Enter Richard Hall (@hallymk1), with his post, “OERs, capitalism and social totality“. He’s extending on Joss’ argument in two ways: firstly suggesting that OERs and OER practices need to be seen within wider debates about the nature and place of education, secondly pointing to the “cultural export” failings in OER reuse models previously highlighted by Patrick McAndrew (@openpad). The whole post is a great read, but for the purposes of this I want to focus on his first point.

Increasingly, we are seeing a huge number of organised critiques of Higher Education as it currently exts (I’ve mentioned a few interesting examples at the top of my last post, “Roll Your Own University“). These are linked to, but not a direct part of, the wider movement against HE cuts, as seen in frequent formation dancing police exercises in London and elsewhere. But where these other movements are going further is that they are defending the “idea” of Higher Education, not the system of state-funded quasi-autonomous institutions we currently have. The “idea” of Higher Education is a notoriously slippy one – I’m a huge fan of a lot of Newman‘s ideas on this, but there are many other patterns of thinking current in these circles. Another key text in this debate is Ivan Illich’s “Deschooling Society“.

Richard notes:

“The more radical view is that, in deconstructing one element of education, like the OER, we require a critique of its place in the whole edifice of capitalist education as a functionary of the system of capitalist work. From there we can position the development of radical alternatives, like who owns the value of the outputs of our labour-power.”

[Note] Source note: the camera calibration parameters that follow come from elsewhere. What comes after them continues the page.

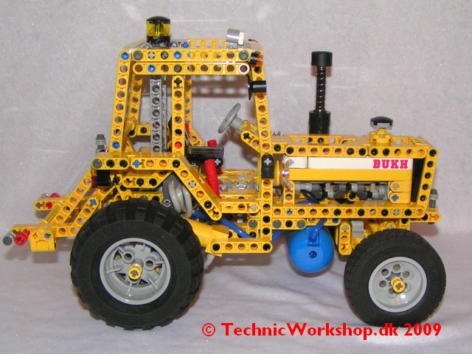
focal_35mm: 38
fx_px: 518
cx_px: 236
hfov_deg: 49.0
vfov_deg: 37.7
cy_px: 177
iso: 200
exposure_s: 1/40
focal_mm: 5.8
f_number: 2.8
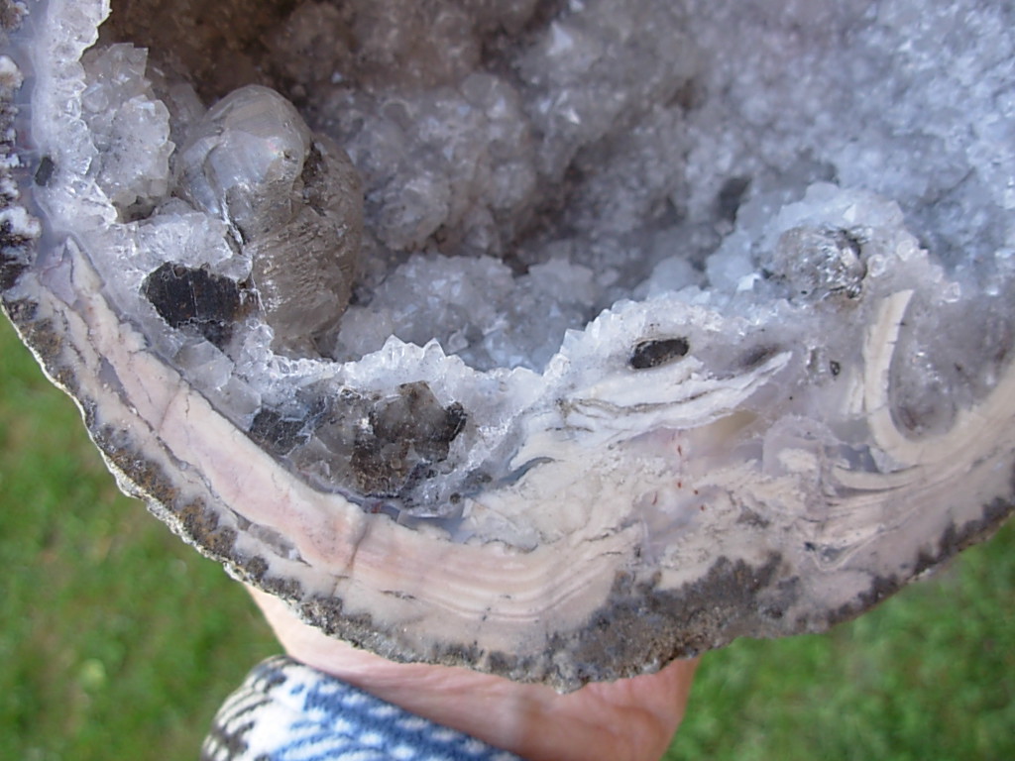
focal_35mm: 38
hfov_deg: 49.0
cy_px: 380
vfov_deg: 37.7
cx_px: 508
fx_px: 1114
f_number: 2.9
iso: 50
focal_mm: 6.3
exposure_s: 1/50.8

In his conclusion he suggests that OER is one of the tools we can use to reassess the place of education beyond market-based ideas of “value”

This is the true nature of the struggle for the University and the place of our productive capability in that struggle. It is not the struggle to receive what we think we deserve in a market that alienates and impoverishes and immiserates on a global scale. It is not the struggle to assess how as consumers we recover the value we think we deserve from a commodity. It is the struggle to recover our power-to create our world that is at issue. In this we need to recognise how we critique what is done to us, and the totality of the spaces in which we produce and consume.

SO: what does all this mean for us, getting on with helping people produce OER. On one level, nothing. On another, everything – concerning why we are doing what we are doing. Think on.